Determine whether the series converges or diverges?

Allrighty! Remember k!= k* k-1 * k-2 * ... * 3*2*1

ex: 5! = 5*4*3*2*1

Now look at (k+2)! = k+2 * k+1 * k * k-1* ... * 2*1

Now consider k+2 * k+1 * [k * k-1 * k-2 * ... 2*1]

Does the quantity inside the [ ] look similar to the top line?

You can now rewrite it as k+2 * k+1 * k!

Ex: 7! = 7*6*5*4*3*2*1 and 7=5+2 so

(5+2)! = (5+2)*(5+1) * 5*4*3*2*1 and just like the second line we know 5!=5*4*3*2*1 so

7! = (5+2)! = (5+2)*(5+1)*5!

Now for your series

look at the part k! / (k+2)! we now know k! / [(k+2) * (k+1) * k!] and we can cancel the k!.

Thus your series simplifies to (2^k) / [(k+2)(k+1)] from k = 1 to inf.

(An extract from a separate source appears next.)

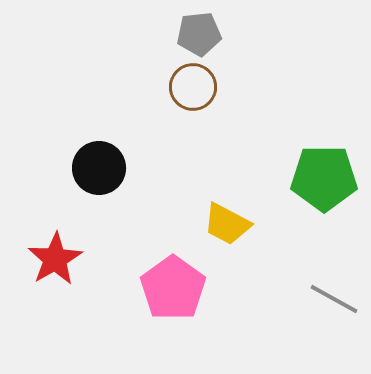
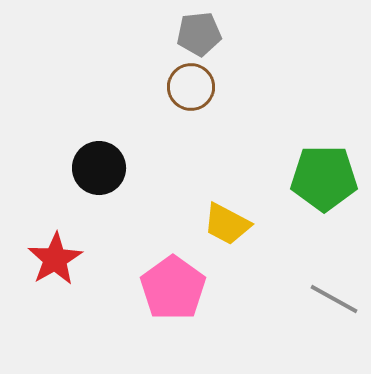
brown circle: moved 2 px left
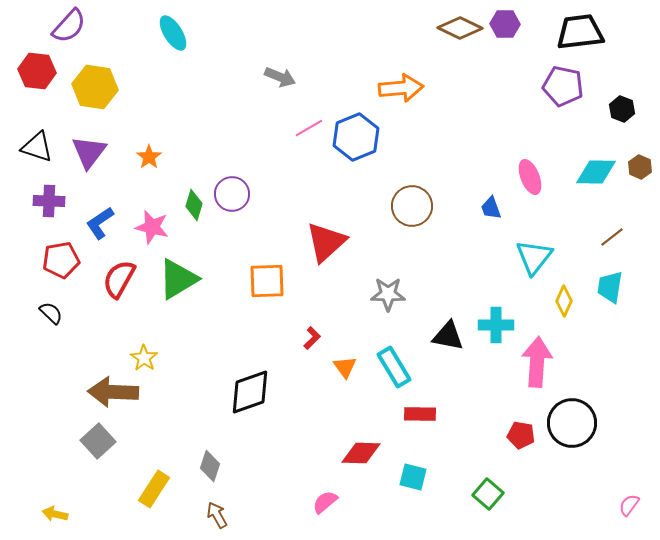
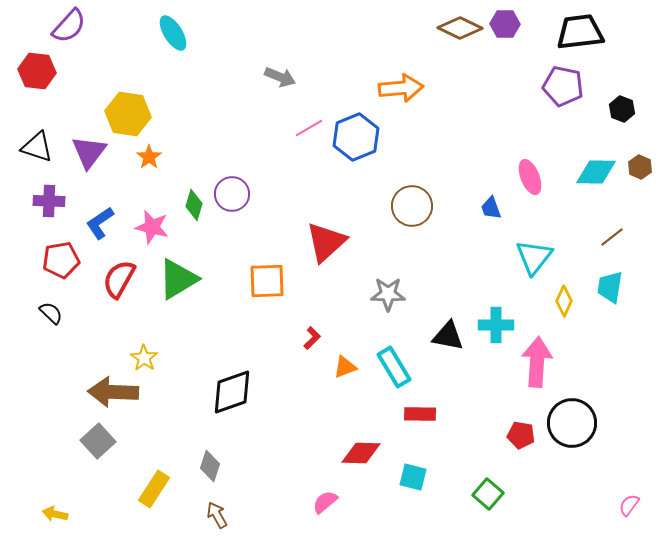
yellow hexagon at (95, 87): moved 33 px right, 27 px down
orange triangle at (345, 367): rotated 45 degrees clockwise
black diamond at (250, 392): moved 18 px left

Simplification of a factorial is very simple. Consider n!:

n! = (n)(n-1)(n-2)...(1)

in the same way, (k+2)! = (k+2)(k+1)(k)(k-1)...(1).

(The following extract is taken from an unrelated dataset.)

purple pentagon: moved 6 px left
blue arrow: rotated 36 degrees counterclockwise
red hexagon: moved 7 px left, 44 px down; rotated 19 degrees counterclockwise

Ignoring the first two binomials, take (k)(k-1)...(1)... what does that look like?

k(k-1)...(1) = k!

So, that bottom term becomes (k+2)(k+1)k!.

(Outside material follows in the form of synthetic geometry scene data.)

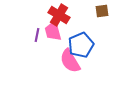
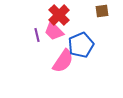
red cross: rotated 15 degrees clockwise
pink trapezoid: moved 1 px right; rotated 30 degrees counterclockwise
purple line: rotated 24 degrees counterclockwise
pink semicircle: moved 7 px left; rotated 115 degrees counterclockwise
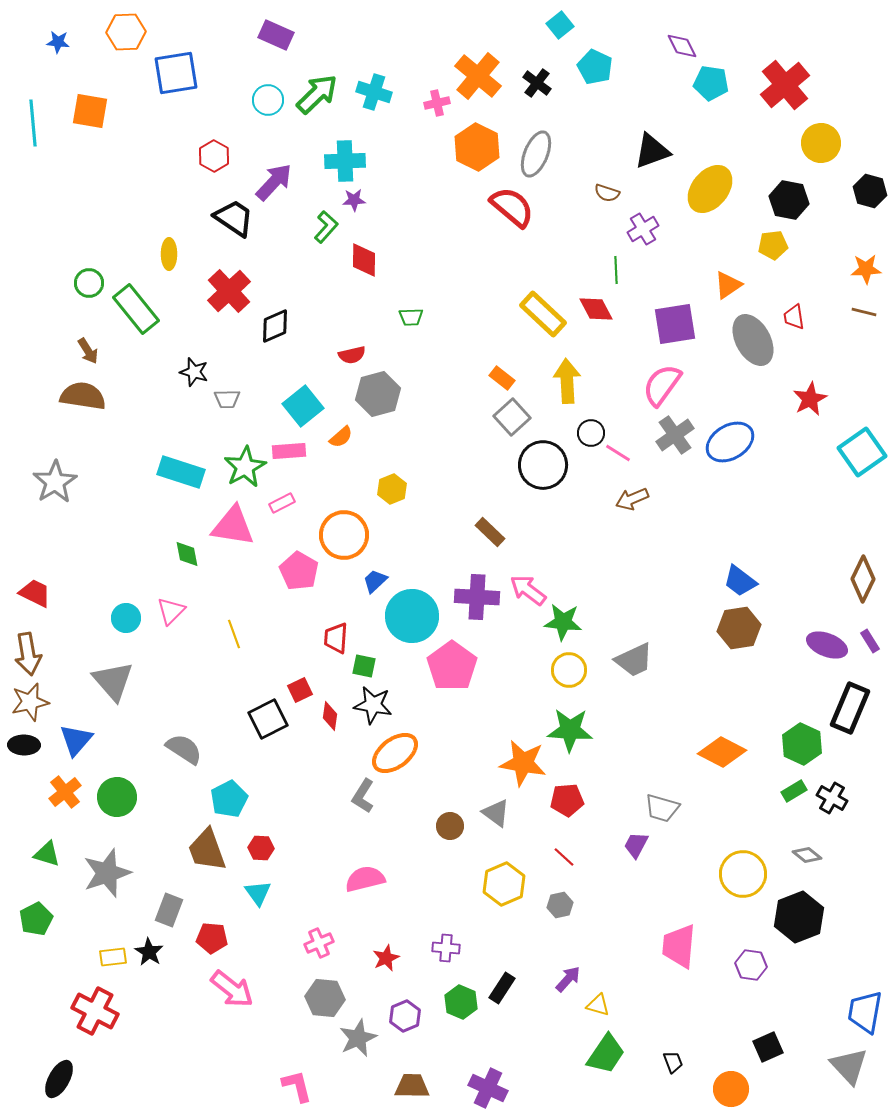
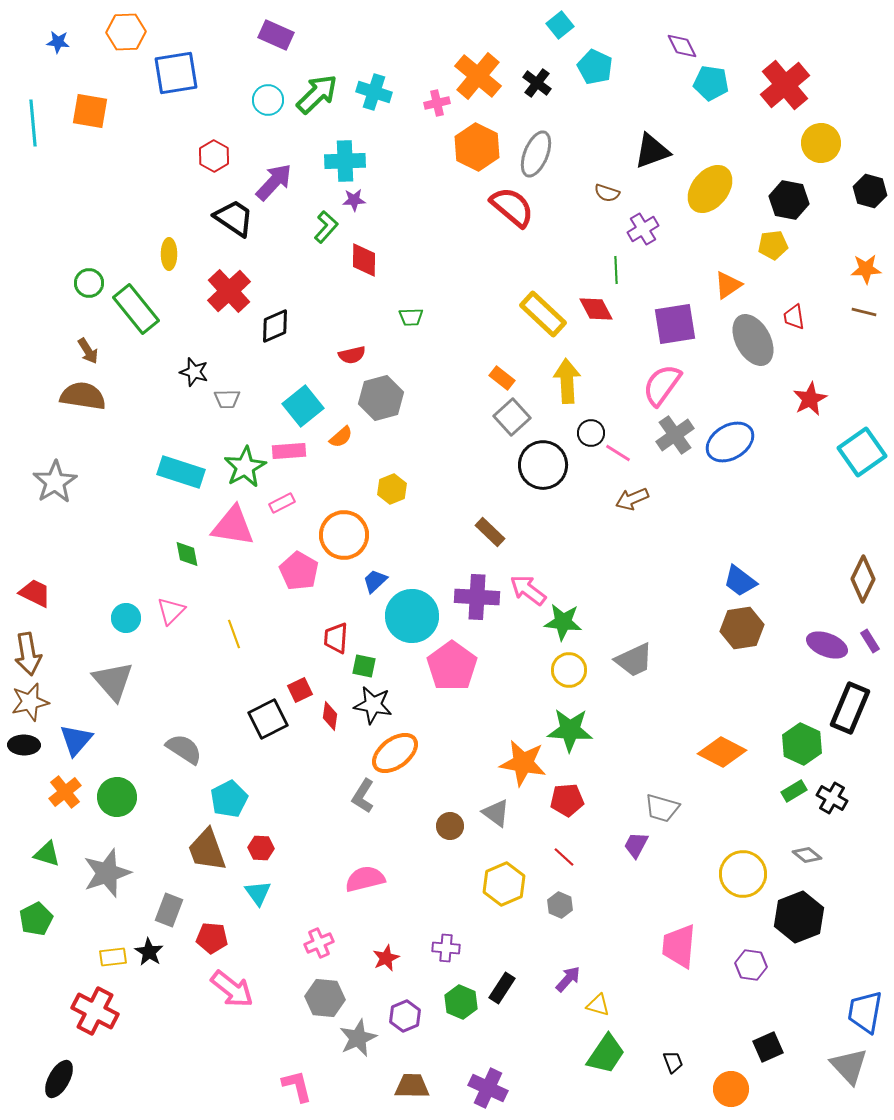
gray hexagon at (378, 394): moved 3 px right, 4 px down
brown hexagon at (739, 628): moved 3 px right
gray hexagon at (560, 905): rotated 25 degrees counterclockwise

The k! cancels out on both numerator and denominator. This leaves you with a good bit simpler expression:

(2^k) / (k+2)(k+1)

This should be easier to work with.

Well, k!=k*(k-1)*(k-2)*......3*2*1 and (k+2)!=(k+2)*(k+1)*k*(k-1)*......*3*2*1=(k+2)*(k+1)*k!

So, we may cancel out the k! on the top, and that leaves the bottom with (k+2)*(k+1).

This makes the series (2^k)/((k+1)*(k+2)), which you can presumely test on now.

Alternatively, you could have just applied the ratio test to the original puppy that had the factorials and all.